The team found the speed of evolution of placental mammals -- a group that today includes nearly 5000 species including humans -- was constant before the extinction event but exploded after, resulting in the varied groups of mammals we see today.
Lead researcher, Dr Thomas Halliday (UCL Genetics, Evolution & Environment), said: "Our ancestors -- the early placental mammals - benefitted from the extinction of non-avian dinosaurs and dwindling numbers of competing groups of mammals. Once the pressure was off, placental mammals suddenly evolved rapidly into new forms.
"In particular, we found a group called Laurasiatheria quickly increased their body size and ecological diversity, setting them on a path that would result in a modern group containing mammals as diverse as bats, cats, rhinos, whales, cows, pangolins, shrews and hedgehogs."
The team found that the last common ancestor for all placental mammals lived in the late Cretaceous period, about three million years before the non-avian dinosaurs became extinct 66 million years ago. This date is 20 million years younger than suggestions from previous studies which used molecular data from living mammals and assumed a near-constant rate of evolution.
In this study, funded by the Natural Environment Research Council and published today in Proceedings B of the Royal Society, the researchers analysed fossils from the Cretaceous to the present day, and used the dates of their occurrence in the fossil record to estimate the timing of divergences based on an updated tree of life. The new tree was released by the same team in 2015 and has the largest representation of Paleocene mammals to date.
The scientists measured all the small changes in the bones and teeth of 904 placental fossils and mapped the anatomical differences between species on the tree of life. From measuring the number of character changes over time for each branch, they found the average rate of evolution for early placental mammals both before and after the dinosaur extinction event. They compared the average rate of evolution over the geological stages before the extinction and the geological stages after to see what impact it had.
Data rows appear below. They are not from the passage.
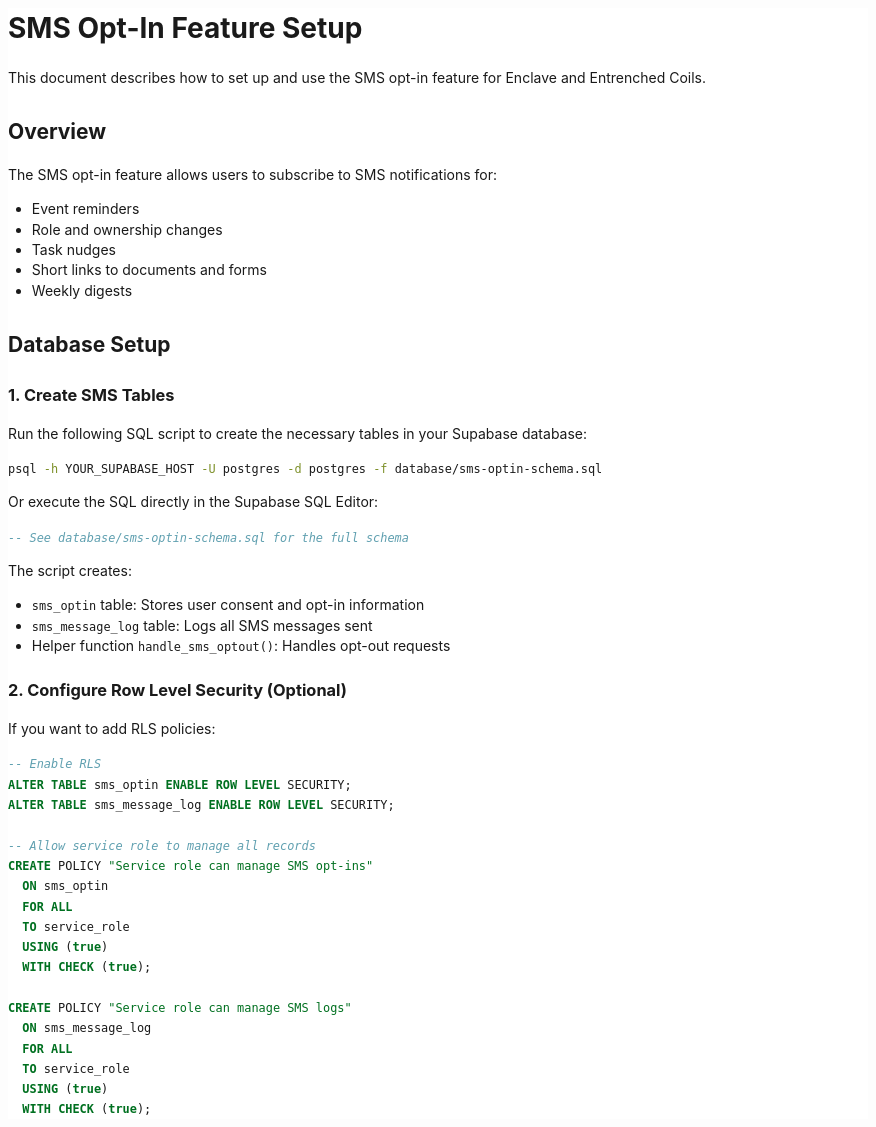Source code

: # SMS Opt-In Feature Setup

This document describes how to set up and use the SMS opt-in feature for Enclave and Entrenched Coils.

## Overview

The SMS opt-in feature allows users to subscribe to SMS notifications for:
- Event reminders
- Role and ownership changes
- Task nudges
- Short links to documents and forms
- Weekly digests

## Database Setup

### 1. Create SMS Tables

Run the following SQL script to create the necessary tables in your Supabase database:

```bash
psql -h YOUR_SUPABASE_HOST -U postgres -d postgres -f database/sms-optin-schema.sql
```

Or execute the SQL directly in the Supabase SQL Editor:

```sql
-- See database/sms-optin-schema.sql for the full schema
```

The script creates:
- `sms_optin` table: Stores user consent and opt-in information
- `sms_message_log` table: Logs all SMS messages sent
- Helper function `handle_sms_optout()`: Handles opt-out requests

### 2. Configure Row Level Security (Optional)

If you want to add RLS policies:

```sql
-- Enable RLS
ALTER TABLE sms_optin ENABLE ROW LEVEL SECURITY;
ALTER TABLE sms_message_log ENABLE ROW LEVEL SECURITY;

-- Allow service role to manage all records
CREATE POLICY "Service role can manage SMS opt-ins"
  ON sms_optin
  FOR ALL
  TO service_role
  USING (true)
  WITH CHECK (true);

CREATE POLICY "Service role can manage SMS logs"
  ON sms_message_log
  FOR ALL
  TO service_role
  USING (true)
  WITH CHECK (true);
```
Senior author, Professor Anjali Goswami (UCL Genetics, Evolution & Environment and UCL Earth Sciences), said: "Our findings refute those of other studies which overlooked the fossils of placental mammals present around the last mass extinction. Using rigorous methods, we've successfully tracked the evolution of early placental mammals and reconstructed how it changed over time. While the rate differed between species, we see a clear and massive spike in the rates of evolution straight after the dinosaurs become extinct, suggesting our ancestors greatly benefitted from the demise of the dinosaurs. The huge impact of the dinosaur extinction on the evolution of our ancestors really shows how important this event was in shaping the modern world."
Professor Paul Upchurch (UCL Earth Sciences), co-author of the study, added: "Our large and refined data set allows us to build a clearer picture of evolutionary history. We plan on using it to study other large-scale evolutionary patterns such as how early placental mammals dispersed across the continents via land bridges that no longer exist today."